Journaliste à Mediapart

Dimanche 4 juillet: chutes à gogo. Lundi 5 juillet: glissades pour qui n'en veut. Mardi 6 juillet: cabrioles à volonté. Ce n'est plus le Tour de France, c'est Luna Park. Gros souci: victime du mal des manèges, le blogueur de la maison Mediapart a raté la queue du Mickey. Lundi, il prédisait à Sylvain «Mimosa» Chavanel une longue vie en jaune. Mardi, entre gaufrette et crevaisons, le rouleur picto-charentais se voyait contraint de restituer la panoplie de leader du classement général au Suisse Fabian Cancellara. Du coup, le Joinville de l'Internet a troqué le casque à boudins pour le bonnet d'âne. C'est comme ça. Le sport, ça rend modeste; surtout ceux qui commentent le spectacle accoudés au zinc, les pieds dans la sciure. Moralité: fin des pronostics. Lever la main droite et dire: «Je le jure.»

Le peloton, décimé par les gamelles (neuf abandons en quatre jours de course), n'y comprend plus rien. Dimanche, il a accusé un chien. Lundi, c'était la faute au «verglas d'été». Mardi, celle des vilains pavés roubaisiens. En fait, il n'y a qu'un coupable: l'organisateur. Après avoir inventé le Tour de France qui descend (en 2009), le voilà qui transforme la Grande boucle en piste de bowling. Strikes en série. Disons qu'il perd la boule. A l'arrivée de la 3e étape (Wanze-Porte du Hainaut, 213 km), qui envoyait les coureurs valdinguer dans les chemins creux du pays minier, il a dû faire l'appel. Manquaient un frère Schlek (Franck), un citoyen américain (Christian Vandevelde, 8e du Tour de France 2009, 4e du Tour de France 2008), un sujet néerlandais (Niki Terstra) et un ressortissant breton (David Le Lay).

Les autres étaient sous le choc, tel Lance Armstrong (un coude écorché et 2 min 8 sec dans la musette), livrés en pièces détachées, comme Alberto Contador (roue arrière en huit), ou complétement crevés, à l'image de notre Sylvain national, réduit à quémander des rustines et un peu de dilution sur le bord d'une route où personne ne passe jamais. Est-il bien raisonnable de faire subir pareil traitement à des garçons qu'on ne va pas tarder à envoyer rôtir dans les lacets interminables des cols pyrénéens? Est-il bien nécessaire de les fatiguer comme autant de toros bravos sous les banderilles d'un parcours dédié à l'audimat? A quand un classement aux points de suture? Qui cela sert-il? Personne et sûrement pas le cyclisme. Alors qu'on foute un peu la paix au coureurs et qu'on nous organise fissa une arrivée au sprint digne de ce nom.

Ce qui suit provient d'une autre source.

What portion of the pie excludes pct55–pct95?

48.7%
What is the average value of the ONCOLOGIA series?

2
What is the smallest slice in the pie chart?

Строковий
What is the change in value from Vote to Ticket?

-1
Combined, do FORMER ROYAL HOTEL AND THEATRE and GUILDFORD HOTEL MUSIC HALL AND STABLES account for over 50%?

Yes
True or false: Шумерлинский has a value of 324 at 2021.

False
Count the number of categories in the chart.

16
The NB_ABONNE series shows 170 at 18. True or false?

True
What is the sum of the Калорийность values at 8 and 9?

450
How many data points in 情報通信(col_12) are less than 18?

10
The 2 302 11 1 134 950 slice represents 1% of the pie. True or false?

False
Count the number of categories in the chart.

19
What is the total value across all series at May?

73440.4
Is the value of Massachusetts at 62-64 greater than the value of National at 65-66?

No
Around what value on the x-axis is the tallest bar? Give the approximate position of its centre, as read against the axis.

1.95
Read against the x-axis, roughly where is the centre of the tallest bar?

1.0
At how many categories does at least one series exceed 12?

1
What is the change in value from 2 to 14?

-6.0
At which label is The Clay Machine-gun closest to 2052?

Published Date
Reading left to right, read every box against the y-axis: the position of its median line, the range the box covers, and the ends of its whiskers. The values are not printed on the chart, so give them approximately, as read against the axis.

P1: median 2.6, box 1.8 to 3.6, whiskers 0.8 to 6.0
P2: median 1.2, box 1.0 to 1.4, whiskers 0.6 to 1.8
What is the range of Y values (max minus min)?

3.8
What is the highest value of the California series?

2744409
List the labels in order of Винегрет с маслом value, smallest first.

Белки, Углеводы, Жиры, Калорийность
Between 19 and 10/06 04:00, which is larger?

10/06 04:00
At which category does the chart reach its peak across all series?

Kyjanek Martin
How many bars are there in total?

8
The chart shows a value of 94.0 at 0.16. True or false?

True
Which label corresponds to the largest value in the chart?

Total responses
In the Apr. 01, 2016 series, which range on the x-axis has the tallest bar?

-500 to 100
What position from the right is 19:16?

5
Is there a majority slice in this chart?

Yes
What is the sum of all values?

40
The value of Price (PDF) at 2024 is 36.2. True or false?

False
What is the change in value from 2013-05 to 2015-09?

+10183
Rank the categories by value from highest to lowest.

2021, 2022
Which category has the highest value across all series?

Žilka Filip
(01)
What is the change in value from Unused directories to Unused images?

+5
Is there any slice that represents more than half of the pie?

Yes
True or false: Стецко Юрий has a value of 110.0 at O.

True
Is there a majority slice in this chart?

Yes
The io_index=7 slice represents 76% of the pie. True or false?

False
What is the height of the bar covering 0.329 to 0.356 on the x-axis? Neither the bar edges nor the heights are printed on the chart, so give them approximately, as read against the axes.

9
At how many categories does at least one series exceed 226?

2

Sa Majesté Lance VII dissimule à peine son courroux. «Mes chances de victoire en ont pris un coup, a-t-il confié. Des fois, on est le marteau, des fois le clou. Aujourd'hui, j'étais le clou. Mais je ne vais pas renoncer.» Pas sûr que ce soit une bonne nouvelle. A défaut de pouvoir dénouer une huitième Grande boucle, le tyran texan pourrait bien essayer de la faire perdre aux autres... Question: et si tout ça nous préparait un Tour à la Walkowiak (circa 1956), où un Roger éponyme s'était imposé à la barbe de favoris trop vieux ou trop fatigués? Faut voir.Seul mérite de l'hécatombe planifiée: rappeler que Cadel Evans a bien pris le départ de l'épreuve. Mardi, le champion du monde australien a fini à la troisième place de l'étape, qui est revenue au colossal norvégien Thor Hushovd, et occupe exactement la même au général Pour une fois, il avait le sourire. Pas nous.